◆ **Your assignment**
Working from the records below, repeat exactly the lines starting at the line that contains "pip install streamlit" and ending at the line that contains "node run start", inclusive.

►

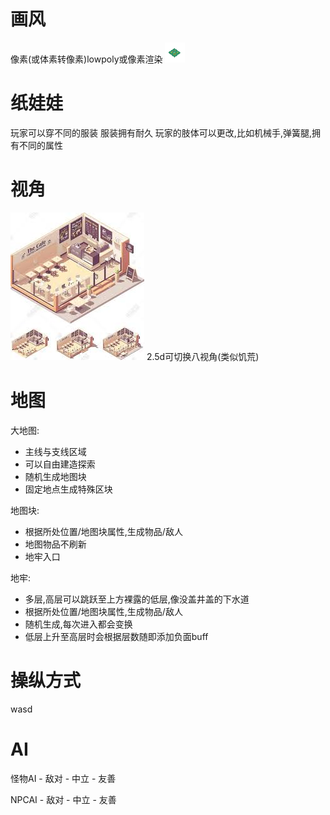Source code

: # 画风

  像素(或体素转像素)lowpoly或像素渲染
  ![一个2.5d的像素图](../cell.png)

# 纸娃娃
  玩家可以穿不同的服装
  服装拥有耐久
  玩家的肢体可以更改,比如机械手,弹簧腿,拥有不同的属性
  
# 视角

  ![一个2.5d的展示图](../back.jpg)
  2.5d可切换八视角(类似饥荒)


# 地图

大地图:
  - 主线与支线区域
  - 可以自由建造探索
  - 随机生成地图块
  - 固定地点生成特殊区块

地图块:
  -  根据所处位置/地图块属性,生成物品/敌人
  -  地图物品不刷新
  -  地牢入口

地牢:
  - 多层,高层可以跳跃至上方裸露的低层,像没盖井盖的下水道
  - 根据所处位置/地图块属性,生成物品/敌人
  - 随机生成,每次进入都会变换
  - 低层上升至高层时会根据层数随即添加负面buff

# 操纵方式

  wasd


# AI
  
  怪物AI 
    - 敌对
    - 中立
    - 友善
  
  NPCAI
    - 敌对
    - 中立
    - 友善
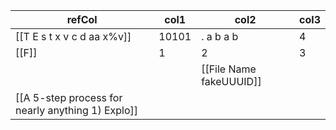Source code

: | refCol                                            | col1  | col2                    | col3 |
| ------------------------------------------------- | ----- | ----------------------- | ---- |
| [[T E s t x v c d aa x%v]]                        | 10101 | . a b a b               | 4    |
| [[F]]                                             | 1     | 2                       | 3    |
|                                                   |       | [[File Name fakeUUUID]] |      |
| [[A 5-step process for nearly anything 1) Explo]] |       |                         |      |
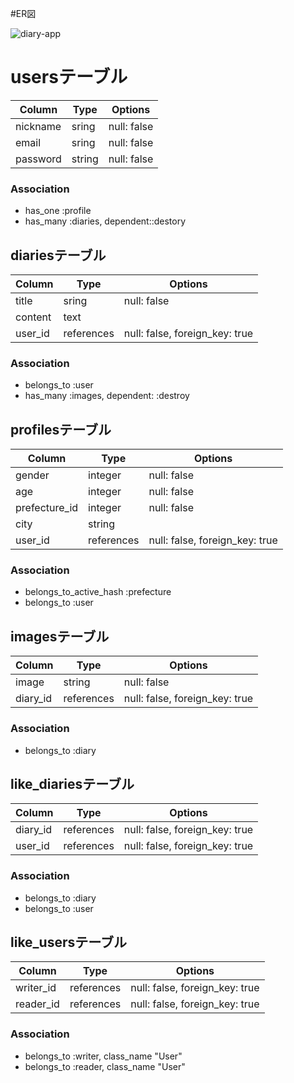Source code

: #ER図

![diary-app](https://user-images.githubusercontent.com/47510849/70773019-9689f400-1db9-11ea-8c92-192052c15e8e.png)


# usersテーブル

|Column|Type|Options|
|------|----|-------|
|nickname|sring|null: false|
|email|sring|null: false|
|password|string|null: false|


### Association
- has_one :profile
- has_many :diaries, dependent::destory


## diariesテーブル

|Column|Type|Options|
|------|----|-------|
|title|sring|null: false|
|content|text|
|user_id|references|null: false, foreign_key: true|


### Association
- belongs_to :user
- has_many :images, dependent: :destroy


## profilesテーブル

|Column|Type|Options|
|------|----|-------|
|gender|integer|null: false|
|age|integer|null: false|
|prefecture_id|integer|null: false|
|city|string|
|user_id|references|null: false, foreign_key: true|


### Association
- belongs_to_active_hash :prefecture
- belongs_to :user


## imagesテーブル

|Column|Type|Options|
|------|----|-------|
|image|string|null: false|
|diary_id|references|null: false, foreign_key: true|


### Association
- belongs_to :diary


## like_diariesテーブル

|Column|Type|Options|
|------|----|-------|
|diary_id|references|null: false, foreign_key: true|
|user_id|references|null: false, foreign_key: true|


### Association
- belongs_to :diary
- belongs_to :user


## like_usersテーブル

|Column|Type|Options|
|------|----|-------|
|writer_id|references|null: false, foreign_key: true|
|reader_id|references|null: false, foreign_key: true|


### Association
- belongs_to :writer, class_name "User"
- belongs_to :reader, class_name "User"
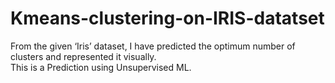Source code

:# Kmeans-clustering-on-IRIS-datatset

From the given ‘Iris’ dataset, I have predicted the optimum number of clusters and represented it visually. </br>
This is a Prediction using Unsupervised ML.
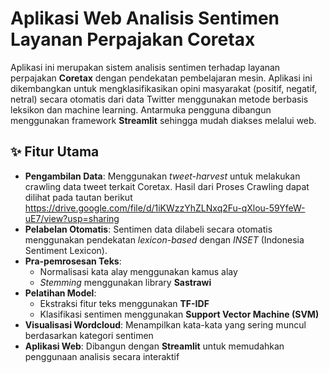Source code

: # Aplikasi Web Analisis Sentimen Layanan Perpajakan Coretax

Aplikasi ini merupakan sistem analisis sentimen terhadap layanan perpajakan **Coretax** dengan pendekatan pembelajaran mesin. Aplikasi ini dikembangkan untuk mengklasifikasikan opini masyarakat (positif, negatif, netral) secara otomatis dari data Twitter menggunakan metode berbasis leksikon dan machine learning. Antarmuka pengguna dibangun menggunakan framework **Streamlit** sehingga mudah diakses melalui web.

## ✨ Fitur Utama

- **Pengambilan Data**: Menggunakan *tweet-harvest* untuk melakukan crawling data tweet terkait Coretax. Hasil dari Proses Crawling dapat dilihat pada tautan berikut https://drive.google.com/file/d/1iKWzzYhZLNxq2Fu-qXlou-59YfeW-uE7/view?usp=sharing 
- **Pelabelan Otomatis**: Sentimen data dilabeli secara otomatis menggunakan pendekatan *lexicon-based* dengan *INSET* (Indonesia Sentiment Lexicon).
- **Pra-pemrosesan Teks**:
  - Normalisasi kata alay menggunakan kamus alay
  - *Stemming* menggunakan library **Sastrawi**
- **Pelatihan Model**:
  - Ekstraksi fitur teks menggunakan **TF-IDF**
  - Klasifikasi sentimen menggunakan **Support Vector Machine (SVM)**
- **Visualisasi Wordcloud**: Menampilkan kata-kata yang sering muncul berdasarkan kategori sentimen
- **Aplikasi Web**: Dibangun dengan **Streamlit** untuk memudahkan penggunaan analisis secara interaktif
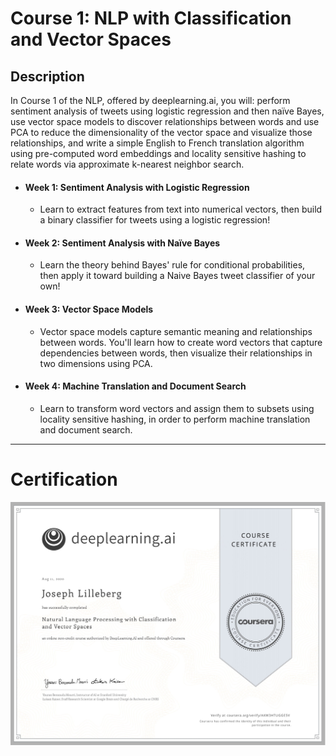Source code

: # Course 1: NLP with Classification and Vector Spaces

## Description
In Course 1 of the NLP, offered by deeplearning.ai, you will: perform sentiment analysis of tweets using logistic regression and then naïve Bayes, use vector space models to discover relationships between words and use PCA to reduce the dimensionality of the vector space and visualize those relationships, and write a simple English to French translation algorithm using pre-computed word embeddings and locality sensitive hashing to relate words via approximate k-nearest neighbor search.   

- #### Week 1: Sentiment Analysis with Logistic Regression
	- Learn to extract features from text into numerical vectors, then build a binary classifier for tweets using a logistic regression!
- #### Week 2: Sentiment Analysis with Naïve Bayes
	- Learn the theory behind Bayes' rule for conditional probabilities, then apply it toward building a Naive Bayes tweet classifier of your own!
- #### Week 3: Vector Space Models
	- Vector space models capture semantic meaning and relationships between words. You'll learn how to create word vectors that capture dependencies between words, then visualize their relationships in two dimensions using PCA.
- #### Week 4: Machine Translation and Document Search
	- Learn to transform word vectors and assign them to subsets using locality sensitive hashing, in order to perform machine translation and document search.

---

# Certification
<p align="center">
  <img src="../Natural Language Processing Certification Images/Courses/Natural_Language_Processing_with_Classification_and_Vector_Spaces.jpg" | width=800 />
</p>

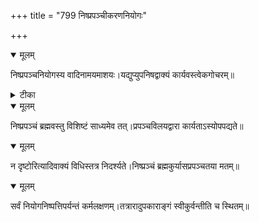 +++
title = "799 निष्प्रपञ्चीकरणनियोगः"

+++


<details open><summary>मूलम्</summary>

निष्प्रपञ्चनियोगस्य वादिनामयमाशयः।यद्युप्युपनिषद्वाक्यं कार्यवस्त्वेकगोचरम्॥
</details>



<details><summary>टीका</summary>

भा. भा.[175]
</details>



<details open><summary>मूलम्</summary>

निष्प्रपञ्चं ब्रह्मवस्तु विशिष्टं साध्यमेव तत्।प्रपञ्चविलयद्वारा कार्यताऽस्योपपद्यते॥
</details>



<details open><summary>मूलम्</summary>

न दृष्टोरित्यादिवाक्यं विधिस्तत्र निदर्श्यते।निष्प्रञ्चं ब्रह्मकुर्यासप्रपञ्चतया मतम्॥
</details>



<details open><summary>मूलम्</summary>

सर्वं नियोगनिष्पत्तिपर्यन्तं कर्मलक्षणम्।तत्रारादुपकाराङ्गं स्वीकुर्वन्तीति च स्थितम्॥
</details>

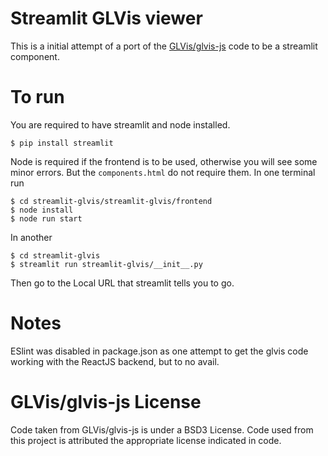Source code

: # Streamlit GLVis viewer

This is a initial attempt of a port of the [GLVis/glvis-js](https://github.com/GLVis/glvis-js) code to be a streamlit component.

# To run 

You are required to have streamlit and node installed.

    $ pip install streamlit

Node is required if the frontend is to be used, otherwise you will see some minor errors. But the `components.html` do not require them. In one terminal run

    $ cd streamlit-glvis/streamlit-glvis/frontend
    $ node install
    $ node run start

In another

    $ cd streamlit-glvis
    $ streamlit run streamlit-glvis/__init__.py

Then go to the Local URL that streamlit tells you to go.

# Notes

ESlint was disabled in package.json as one attempt to get the glvis code working with the ReactJS backend, but to no avail.

# GLVis/glvis-js License

Code taken from GLVis/glvis-js is under a BSD3 License. Code used from this project is attributed the appropriate license indicated in code.
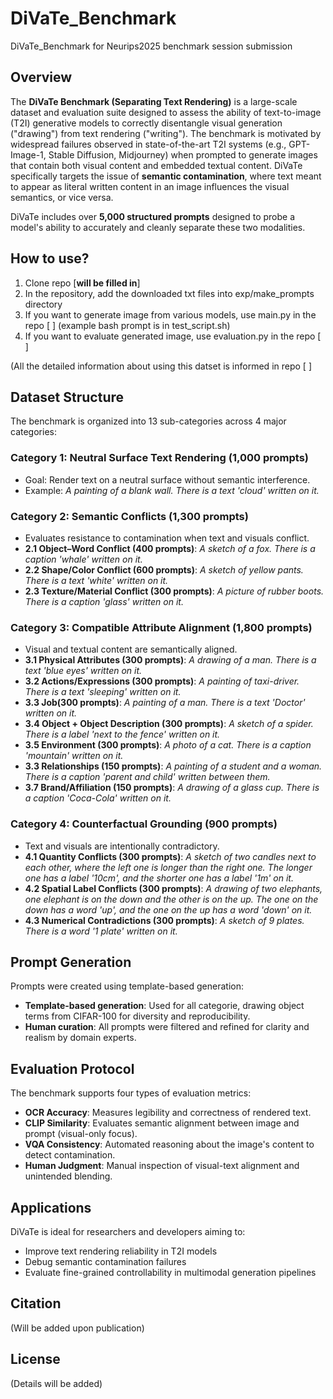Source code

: # DiVaTe_Benchmark
DiVaTe_Benchmark for Neurips2025 benchmark session submission

## Overview

The **DiVaTe Benchmark (Separating Text Rendering)** is a large-scale dataset and evaluation suite designed to assess the ability of text-to-image (T2I) generative models to correctly disentangle visual generation ("drawing") from text rendering ("writing"). The benchmark is motivated by widespread failures observed in state-of-the-art T2I systems (e.g., GPT-Image-1, Stable Diffusion, Midjourney) when prompted to generate images that contain both visual content and embedded textual content. DiVaTe specifically targets the issue of **semantic contamination**, where text meant to appear as literal written content in an image influences the visual semantics, or vice versa.

DiVaTe includes over **5,000 structured prompts** designed to probe a model's ability to accurately and cleanly separate these two modalities.

## How to use? 

1. Clone repo [**will be filled in**]
2. In the repository, add the downloaded txt files into exp/make_prompts directory
3. If you want to generate image from various models, use main.py in the repo [ ] (example bash prompt is in test_script.sh)
4. If you want to evaluate generated image, use evaluation.py in the repo [ ]

(All the detailed information about using this datset is informed in repo [ ] 

## Dataset Structure

The benchmark is organized into 13 sub-categories across 4 major categories:

### Category 1: Neutral Surface Text Rendering (1,000 prompts)

* Goal: Render text on a neutral surface without semantic interference.
* Example: *A painting of a blank wall. There is a text 'cloud' written on it.*

### Category 2: Semantic Conflicts (1,300 prompts)

* Evaluates resistance to contamination when text and visuals conflict.
* **2.1 Object–Word Conflict (400 prompts)**: *A sketch of a fox. There is a caption 'whale' written on it.*
* **2.2 Shape/Color Conflict (600 prompts)**: *A sketch of yellow pants. There is a text 'white' written on it.*
* **2.3 Texture/Material Conflict (300 prompts)**: *A picture of rubber boots. There is a caption 'glass' written on it.*

### Category 3: Compatible Attribute Alignment (1,800 prompts)

* Visual and textual content are semantically aligned.
* **3.1 Physical Attributes (300 prompts)**: *A drawing of a man. There is a text 'blue eyes' written on it.*
* **3.2 Actions/Expressions (300 prompts)**: *A painting of taxi-driver. There is a text 'sleeping' written on it.*
* **3.3 Job(300 prompts)**: *A painting of a man. There is a text 'Doctor' written on it.*
* **3.4 Object + Object Description (300 prompts)**: *A sketch of a spider. There is a label 'next to the fence' written on it.*
* **3.5 Environment (300 prompts)**: *A photo of a cat. There is a caption 'mountain' written on it.*
* **3.3 Relationships (150 prompts)**: *A painting of a student and a woman. There is a caption 'parent and child' written between them.*
* **3.7 Brand/Affiliation (150 prompts)**: *A drawing of a glass cup. There is a caption 'Coca-Cola' written on it.*

### Category 4: Counterfactual Grounding (900 prompts)

* Text and visuals are intentionally contradictory.
* **4.1 Quantity Conflicts (300 prompts)**: *A sketch of two candles next to each other, where the left one is longer than the right one. The longer one has a label '10cm', and the shorter one has a label '1m' on it.*
* **4.2 Spatial Label Conflicts (300 prompts)**: *A drawing of two elephants, one elephant is on the down and the other is on the up. The one on the down has a word 'up', and the one on the up has a word 'down' on it.*
* **4.3 Numerical Contradictions (300 prompts)**: *A sketch of 9 plates. There is a word '1 plate' written on it.*

## Prompt Generation

Prompts were created using template-based generation:

* **Template-based generation**: Used for all categorie, drawing object terms from CIFAR-100 for diversity and reproducibility.
* **Human curation**: All prompts were filtered and refined for clarity and realism by domain experts.

## Evaluation Protocol

The benchmark supports four types of evaluation metrics:

* **OCR Accuracy**: Measures legibility and correctness of rendered text.
* **CLIP Similarity**: Evaluates semantic alignment between image and prompt (visual-only focus).
* **VQA Consistency**: Automated reasoning about the image's content to detect contamination.
* **Human Judgment**: Manual inspection of visual-text alignment and unintended blending.

## Applications

DiVaTe is ideal for researchers and developers aiming to:

* Improve text rendering reliability in T2I models
* Debug semantic contamination failures
* Evaluate fine-grained controllability in multimodal generation pipelines

## Citation

(Will be added upon publication)

## License

(Details will be added)
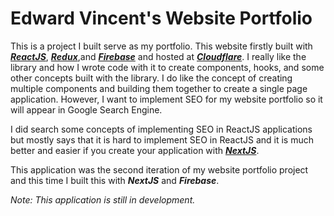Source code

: # Edward Vincent's Website Portfolio

This is a project I built serve as my portfolio. This website firstly built with **_[ReactJS](https://reactjs.org/)_**, **_[Redux](https://redux.js.org/)_**,and **_[Firebase](https://firebase.google.com/)_** and hosted at **_[Cloudflare](https://www.cloudflare.com/)_**. I really like the library and how I wrote code with it to create components, hooks, and some other concepts built with the library. I do like the concept of creating multiple components and building them together to create a single page application. However, I want to implement SEO for my website portfolio so it will appear in Google Search Engine.

I did search some concepts of implementing SEO in ReactJS applications but mostly says that it is hard to implement SEO in ReactJS and it is much better and easier if you create your application with **_[NextJS](https://nextjs.org/)_**.

This application was the second iteration of my website portfolio project and this time I built this with **_NextJS_** and **_Firebase_**.

_Note: This application is still in development._
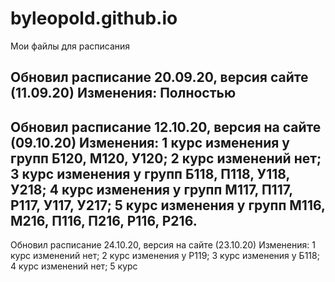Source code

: # byleopold.github.io
Мои файлы для расписания

Обновил расписание 20.09.20, версия сайте (11.09.20)
Изменения: Полностью
-----------------------------------------------------------------
Обновил расписание 12.10.20, версия на сайте (09.10.20) Изменения:
1 курс изменения у групп Б120, М120, У120;
2 курс изменений нет;
3 курс изменения у групп Б118, П118, У118, У218;
4 курс изменения у групп М117, П117, Р117, У117, У217;
5 курс изменения у групп М116, М216, П116, П216, Р116, Р216.
-----------------------------------------------------------------
Обновил расписание 24.10.20, версия на сайте (23.10.20) Изменения:
1 курс изменений нет;
2 курс изменения у Р119;
3 курс изменения у Б118;
4 курс изменений нет;
5 курс 
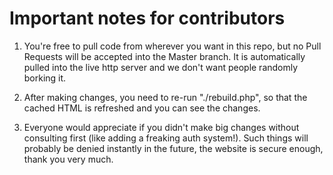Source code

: Important notes for contributors
================================

1) You're free to pull code from wherever you want in this repo,
but no Pull Requests will be accepted into the Master branch.
It is automatically pulled into the live http server and we
don't want people randomly borking it.


2) After making changes, you need to re-run "./rebuild.php",
so that the cached HTML is refreshed and you can see the changes.


3) Everyone would appreciate if you didn't make big changes
without consulting first (like adding a freaking auth system!).
Such things will probably be denied instantly in the future,
the website is secure enough, thank you very much.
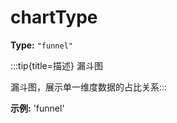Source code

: # chartType

**Type:** `"funnel"`

:::tip{title=描述}
漏斗图



漏斗图，展示单一维度数据的占比关系:::


 

**示例:**
'funnel'


 


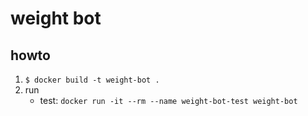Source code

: # weight bot

## howto 
1. `$ docker build -t weight-bot .`
2. run
    - test: `docker run -it --rm --name weight-bot-test weight-bot`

◄

◆ **Result for this task**
    $ pip install streamlit

Node is required if the frontend is to be used, otherwise you will see some minor errors. But the `components.html` do not require them. In one terminal run

    $ cd streamlit-glvis/streamlit-glvis/frontend
    $ node install
    $ node run start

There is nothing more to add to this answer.